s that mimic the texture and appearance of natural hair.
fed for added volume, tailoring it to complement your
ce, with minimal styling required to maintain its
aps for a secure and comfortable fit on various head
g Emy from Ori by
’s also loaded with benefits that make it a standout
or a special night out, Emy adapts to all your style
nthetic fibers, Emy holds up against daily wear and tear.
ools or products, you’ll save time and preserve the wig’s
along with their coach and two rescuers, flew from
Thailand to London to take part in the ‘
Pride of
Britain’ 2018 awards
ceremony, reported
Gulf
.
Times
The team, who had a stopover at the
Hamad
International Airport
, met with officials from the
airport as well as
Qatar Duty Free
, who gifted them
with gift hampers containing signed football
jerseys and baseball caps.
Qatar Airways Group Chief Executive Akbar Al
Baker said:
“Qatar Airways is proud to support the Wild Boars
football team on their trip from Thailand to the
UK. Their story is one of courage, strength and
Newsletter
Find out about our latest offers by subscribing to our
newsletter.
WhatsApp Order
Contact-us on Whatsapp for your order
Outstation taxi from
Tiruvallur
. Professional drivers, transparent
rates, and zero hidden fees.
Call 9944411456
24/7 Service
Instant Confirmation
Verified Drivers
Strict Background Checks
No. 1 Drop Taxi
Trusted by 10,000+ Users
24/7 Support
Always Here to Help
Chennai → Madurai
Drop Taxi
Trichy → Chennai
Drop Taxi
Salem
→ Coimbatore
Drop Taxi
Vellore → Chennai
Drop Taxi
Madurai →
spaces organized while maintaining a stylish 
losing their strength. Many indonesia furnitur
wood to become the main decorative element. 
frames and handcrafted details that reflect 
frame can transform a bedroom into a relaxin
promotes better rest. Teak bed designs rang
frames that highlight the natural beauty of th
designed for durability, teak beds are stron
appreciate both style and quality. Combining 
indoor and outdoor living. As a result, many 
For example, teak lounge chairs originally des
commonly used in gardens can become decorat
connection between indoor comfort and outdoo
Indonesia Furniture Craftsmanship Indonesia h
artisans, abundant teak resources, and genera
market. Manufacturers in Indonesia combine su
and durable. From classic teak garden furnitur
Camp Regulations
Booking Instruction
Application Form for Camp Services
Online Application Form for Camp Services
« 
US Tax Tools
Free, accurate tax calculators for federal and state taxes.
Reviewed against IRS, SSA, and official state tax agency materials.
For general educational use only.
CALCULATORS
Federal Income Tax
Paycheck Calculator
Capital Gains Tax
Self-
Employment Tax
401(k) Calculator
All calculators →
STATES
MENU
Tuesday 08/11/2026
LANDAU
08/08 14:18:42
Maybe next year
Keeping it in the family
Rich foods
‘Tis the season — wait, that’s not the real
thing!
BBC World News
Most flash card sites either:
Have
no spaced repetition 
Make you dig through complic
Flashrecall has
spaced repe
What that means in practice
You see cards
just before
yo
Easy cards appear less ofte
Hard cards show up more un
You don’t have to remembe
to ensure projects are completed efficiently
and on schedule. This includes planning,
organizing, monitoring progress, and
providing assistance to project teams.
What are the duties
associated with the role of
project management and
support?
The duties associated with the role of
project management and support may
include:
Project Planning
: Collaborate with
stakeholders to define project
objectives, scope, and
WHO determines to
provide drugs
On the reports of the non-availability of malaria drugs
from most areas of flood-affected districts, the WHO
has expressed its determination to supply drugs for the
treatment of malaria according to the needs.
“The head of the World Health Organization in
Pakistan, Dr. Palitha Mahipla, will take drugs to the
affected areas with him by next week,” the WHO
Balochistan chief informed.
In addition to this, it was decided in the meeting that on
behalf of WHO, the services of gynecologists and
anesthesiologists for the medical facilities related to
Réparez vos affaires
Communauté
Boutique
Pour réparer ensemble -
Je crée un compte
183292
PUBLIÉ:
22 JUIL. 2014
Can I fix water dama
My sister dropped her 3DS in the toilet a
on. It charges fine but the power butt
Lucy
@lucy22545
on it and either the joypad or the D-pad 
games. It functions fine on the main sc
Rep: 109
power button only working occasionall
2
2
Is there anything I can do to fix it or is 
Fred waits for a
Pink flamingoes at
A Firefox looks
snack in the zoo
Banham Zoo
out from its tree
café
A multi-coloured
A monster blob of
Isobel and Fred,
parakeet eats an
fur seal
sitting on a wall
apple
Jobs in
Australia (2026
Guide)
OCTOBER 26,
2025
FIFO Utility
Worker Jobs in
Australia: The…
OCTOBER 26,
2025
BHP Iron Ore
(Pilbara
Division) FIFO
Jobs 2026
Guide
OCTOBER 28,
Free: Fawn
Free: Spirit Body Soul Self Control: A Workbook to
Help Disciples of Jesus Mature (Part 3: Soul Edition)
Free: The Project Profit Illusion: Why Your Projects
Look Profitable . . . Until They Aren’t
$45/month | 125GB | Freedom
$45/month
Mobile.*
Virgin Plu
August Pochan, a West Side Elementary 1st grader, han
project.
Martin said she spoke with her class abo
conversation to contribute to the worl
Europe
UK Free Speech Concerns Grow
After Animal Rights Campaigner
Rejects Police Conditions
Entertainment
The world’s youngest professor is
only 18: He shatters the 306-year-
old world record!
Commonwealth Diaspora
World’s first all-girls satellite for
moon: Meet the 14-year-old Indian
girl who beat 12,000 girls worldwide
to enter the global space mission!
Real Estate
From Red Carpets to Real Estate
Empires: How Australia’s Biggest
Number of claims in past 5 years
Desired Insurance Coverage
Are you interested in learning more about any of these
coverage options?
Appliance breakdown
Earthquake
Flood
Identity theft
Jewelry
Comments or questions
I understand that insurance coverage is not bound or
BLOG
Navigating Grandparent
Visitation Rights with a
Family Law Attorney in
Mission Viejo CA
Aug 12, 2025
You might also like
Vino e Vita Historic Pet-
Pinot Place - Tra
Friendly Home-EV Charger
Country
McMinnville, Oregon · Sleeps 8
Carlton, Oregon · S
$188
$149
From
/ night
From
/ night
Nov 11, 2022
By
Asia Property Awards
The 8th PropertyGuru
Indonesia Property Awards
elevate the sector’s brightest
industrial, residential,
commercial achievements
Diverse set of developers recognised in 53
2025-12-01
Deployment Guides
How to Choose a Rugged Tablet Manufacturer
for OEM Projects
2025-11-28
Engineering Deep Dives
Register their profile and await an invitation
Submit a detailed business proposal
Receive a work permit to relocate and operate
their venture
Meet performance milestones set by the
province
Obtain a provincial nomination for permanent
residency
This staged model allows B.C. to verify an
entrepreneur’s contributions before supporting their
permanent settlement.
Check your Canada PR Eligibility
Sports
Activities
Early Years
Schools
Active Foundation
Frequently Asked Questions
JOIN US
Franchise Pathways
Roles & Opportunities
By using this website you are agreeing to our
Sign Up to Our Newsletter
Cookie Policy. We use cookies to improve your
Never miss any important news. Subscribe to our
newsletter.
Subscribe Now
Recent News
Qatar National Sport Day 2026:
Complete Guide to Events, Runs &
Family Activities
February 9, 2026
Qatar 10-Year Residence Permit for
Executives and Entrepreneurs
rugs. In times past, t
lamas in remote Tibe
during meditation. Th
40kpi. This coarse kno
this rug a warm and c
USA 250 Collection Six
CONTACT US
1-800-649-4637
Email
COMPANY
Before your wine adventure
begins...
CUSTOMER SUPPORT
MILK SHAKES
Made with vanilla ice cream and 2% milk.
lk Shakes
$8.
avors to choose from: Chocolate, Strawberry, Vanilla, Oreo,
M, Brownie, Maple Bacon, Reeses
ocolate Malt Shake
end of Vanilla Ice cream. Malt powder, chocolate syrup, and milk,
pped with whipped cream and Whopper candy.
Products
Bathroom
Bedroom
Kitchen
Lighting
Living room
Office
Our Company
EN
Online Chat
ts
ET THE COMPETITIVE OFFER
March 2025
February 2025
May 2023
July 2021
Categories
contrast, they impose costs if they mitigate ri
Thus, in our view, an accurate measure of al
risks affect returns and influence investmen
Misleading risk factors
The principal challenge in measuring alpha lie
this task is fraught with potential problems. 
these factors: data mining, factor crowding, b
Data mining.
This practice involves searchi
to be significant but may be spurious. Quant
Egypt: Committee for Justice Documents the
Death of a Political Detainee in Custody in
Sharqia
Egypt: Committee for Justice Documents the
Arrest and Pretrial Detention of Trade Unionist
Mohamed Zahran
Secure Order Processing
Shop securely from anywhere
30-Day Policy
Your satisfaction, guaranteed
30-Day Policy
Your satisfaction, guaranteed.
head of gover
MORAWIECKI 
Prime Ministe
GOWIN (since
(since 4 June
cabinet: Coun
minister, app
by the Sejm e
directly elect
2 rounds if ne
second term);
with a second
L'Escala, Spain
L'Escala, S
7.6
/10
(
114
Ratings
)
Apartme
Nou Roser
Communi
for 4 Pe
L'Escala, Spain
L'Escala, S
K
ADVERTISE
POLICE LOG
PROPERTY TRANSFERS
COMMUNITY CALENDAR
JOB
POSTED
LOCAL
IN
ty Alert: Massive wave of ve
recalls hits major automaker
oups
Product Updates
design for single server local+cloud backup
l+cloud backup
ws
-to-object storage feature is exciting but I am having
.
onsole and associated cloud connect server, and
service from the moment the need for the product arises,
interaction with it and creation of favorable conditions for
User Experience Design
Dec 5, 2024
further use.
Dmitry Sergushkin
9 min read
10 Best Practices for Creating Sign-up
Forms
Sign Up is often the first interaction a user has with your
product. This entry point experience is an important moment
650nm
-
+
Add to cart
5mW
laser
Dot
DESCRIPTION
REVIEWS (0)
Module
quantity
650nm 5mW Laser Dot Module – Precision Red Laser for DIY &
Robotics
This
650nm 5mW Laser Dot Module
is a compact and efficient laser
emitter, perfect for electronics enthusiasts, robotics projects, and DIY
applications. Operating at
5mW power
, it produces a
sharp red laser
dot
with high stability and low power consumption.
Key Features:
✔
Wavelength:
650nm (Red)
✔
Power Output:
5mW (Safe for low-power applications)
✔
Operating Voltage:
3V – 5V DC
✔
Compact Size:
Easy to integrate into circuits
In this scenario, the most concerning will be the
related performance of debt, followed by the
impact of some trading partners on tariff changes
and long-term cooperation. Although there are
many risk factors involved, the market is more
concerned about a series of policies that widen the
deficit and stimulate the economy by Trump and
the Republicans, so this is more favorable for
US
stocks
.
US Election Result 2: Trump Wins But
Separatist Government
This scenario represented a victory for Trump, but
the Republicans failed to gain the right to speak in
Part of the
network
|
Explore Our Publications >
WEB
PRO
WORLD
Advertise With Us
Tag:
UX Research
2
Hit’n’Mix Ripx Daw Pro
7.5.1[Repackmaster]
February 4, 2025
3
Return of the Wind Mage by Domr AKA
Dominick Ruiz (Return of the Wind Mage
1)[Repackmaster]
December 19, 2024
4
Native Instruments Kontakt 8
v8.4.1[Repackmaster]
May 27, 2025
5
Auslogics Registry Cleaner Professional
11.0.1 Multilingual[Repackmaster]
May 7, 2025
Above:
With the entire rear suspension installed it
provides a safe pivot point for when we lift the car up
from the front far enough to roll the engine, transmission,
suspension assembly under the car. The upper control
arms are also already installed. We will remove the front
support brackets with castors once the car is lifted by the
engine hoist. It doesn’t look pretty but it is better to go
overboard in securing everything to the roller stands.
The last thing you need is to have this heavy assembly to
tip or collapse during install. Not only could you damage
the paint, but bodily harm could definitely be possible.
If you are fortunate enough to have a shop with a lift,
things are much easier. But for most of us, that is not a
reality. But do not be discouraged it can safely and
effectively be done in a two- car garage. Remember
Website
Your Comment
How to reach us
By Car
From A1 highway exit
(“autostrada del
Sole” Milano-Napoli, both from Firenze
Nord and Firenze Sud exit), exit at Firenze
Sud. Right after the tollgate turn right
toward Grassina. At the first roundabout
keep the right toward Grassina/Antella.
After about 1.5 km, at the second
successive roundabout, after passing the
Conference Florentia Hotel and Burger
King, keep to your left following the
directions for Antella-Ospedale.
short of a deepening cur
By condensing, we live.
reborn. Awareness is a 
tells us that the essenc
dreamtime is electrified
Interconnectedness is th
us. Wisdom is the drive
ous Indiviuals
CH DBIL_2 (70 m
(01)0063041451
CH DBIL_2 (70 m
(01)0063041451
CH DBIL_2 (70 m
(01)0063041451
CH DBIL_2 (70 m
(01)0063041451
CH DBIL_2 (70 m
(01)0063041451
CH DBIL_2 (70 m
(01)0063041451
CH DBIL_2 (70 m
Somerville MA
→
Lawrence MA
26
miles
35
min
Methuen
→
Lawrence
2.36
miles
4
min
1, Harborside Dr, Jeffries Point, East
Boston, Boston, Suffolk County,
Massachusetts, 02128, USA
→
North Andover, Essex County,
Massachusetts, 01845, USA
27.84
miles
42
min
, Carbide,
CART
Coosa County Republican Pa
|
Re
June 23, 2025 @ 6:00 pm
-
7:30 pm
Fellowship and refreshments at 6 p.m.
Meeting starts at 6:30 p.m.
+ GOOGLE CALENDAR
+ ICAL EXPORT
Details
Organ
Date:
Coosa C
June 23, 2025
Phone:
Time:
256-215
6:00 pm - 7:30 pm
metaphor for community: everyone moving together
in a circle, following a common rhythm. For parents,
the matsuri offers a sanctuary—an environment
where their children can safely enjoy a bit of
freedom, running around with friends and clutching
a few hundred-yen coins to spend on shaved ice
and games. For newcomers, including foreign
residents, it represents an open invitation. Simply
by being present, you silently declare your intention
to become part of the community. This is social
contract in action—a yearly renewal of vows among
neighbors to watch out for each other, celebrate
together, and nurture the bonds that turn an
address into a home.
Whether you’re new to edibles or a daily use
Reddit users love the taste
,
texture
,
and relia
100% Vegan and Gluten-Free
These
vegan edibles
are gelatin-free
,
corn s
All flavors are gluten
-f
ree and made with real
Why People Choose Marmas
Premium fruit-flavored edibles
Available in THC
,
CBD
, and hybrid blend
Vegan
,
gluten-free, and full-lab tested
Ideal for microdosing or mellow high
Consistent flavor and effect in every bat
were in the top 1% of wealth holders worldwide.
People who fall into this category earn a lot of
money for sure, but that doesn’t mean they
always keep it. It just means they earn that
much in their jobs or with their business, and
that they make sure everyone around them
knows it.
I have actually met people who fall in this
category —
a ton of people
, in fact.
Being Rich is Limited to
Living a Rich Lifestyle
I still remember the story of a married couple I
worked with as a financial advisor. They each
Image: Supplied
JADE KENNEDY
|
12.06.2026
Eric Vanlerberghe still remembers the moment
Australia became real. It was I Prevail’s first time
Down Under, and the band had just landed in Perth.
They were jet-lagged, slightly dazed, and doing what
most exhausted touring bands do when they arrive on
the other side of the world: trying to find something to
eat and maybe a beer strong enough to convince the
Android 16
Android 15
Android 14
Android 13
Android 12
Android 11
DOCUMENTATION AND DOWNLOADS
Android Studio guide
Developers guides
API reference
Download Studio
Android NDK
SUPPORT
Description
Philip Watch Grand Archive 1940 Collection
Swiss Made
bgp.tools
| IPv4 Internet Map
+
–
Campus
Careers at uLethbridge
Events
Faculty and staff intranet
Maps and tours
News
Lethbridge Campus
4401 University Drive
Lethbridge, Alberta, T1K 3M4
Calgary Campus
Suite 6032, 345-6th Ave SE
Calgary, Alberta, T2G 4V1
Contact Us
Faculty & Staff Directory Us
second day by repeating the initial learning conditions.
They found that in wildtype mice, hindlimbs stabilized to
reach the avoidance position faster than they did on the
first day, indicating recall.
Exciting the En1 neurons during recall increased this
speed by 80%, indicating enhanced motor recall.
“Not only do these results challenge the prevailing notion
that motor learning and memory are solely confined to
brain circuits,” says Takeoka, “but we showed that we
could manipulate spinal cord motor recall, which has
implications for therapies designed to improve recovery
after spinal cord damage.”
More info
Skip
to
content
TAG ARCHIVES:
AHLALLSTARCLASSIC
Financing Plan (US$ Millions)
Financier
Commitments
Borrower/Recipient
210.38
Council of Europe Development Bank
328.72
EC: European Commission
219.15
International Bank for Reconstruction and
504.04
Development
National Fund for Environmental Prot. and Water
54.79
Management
*****
WORK TASK
Quote the records verbatim from their first line through the line containing "who gifted them", both included.

EXERCISE ANSWER
s that mimic the texture and appearance of natural hair.
fed for added volume, tailoring it to complement your
ce, with minimal styling required to maintain its
aps for a secure and comfortable fit on various head
g Emy from Ori by
’s also loaded with benefits that make it a standout
or a special night out, Emy adapts to all your style
nthetic fibers, Emy holds up against daily wear and tear.
ools or products, you’ll save time and preserve the wig’s
along with their coach and two rescuers, flew from
Thailand to London to take part in the ‘
Pride of
Britain’ 2018 awards
ceremony, reported
Gulf
.
Times
The team, who had a stopover at the
Hamad
International Airport
, met with officials from the
airport as well as
Qatar Duty Free
, who gifted them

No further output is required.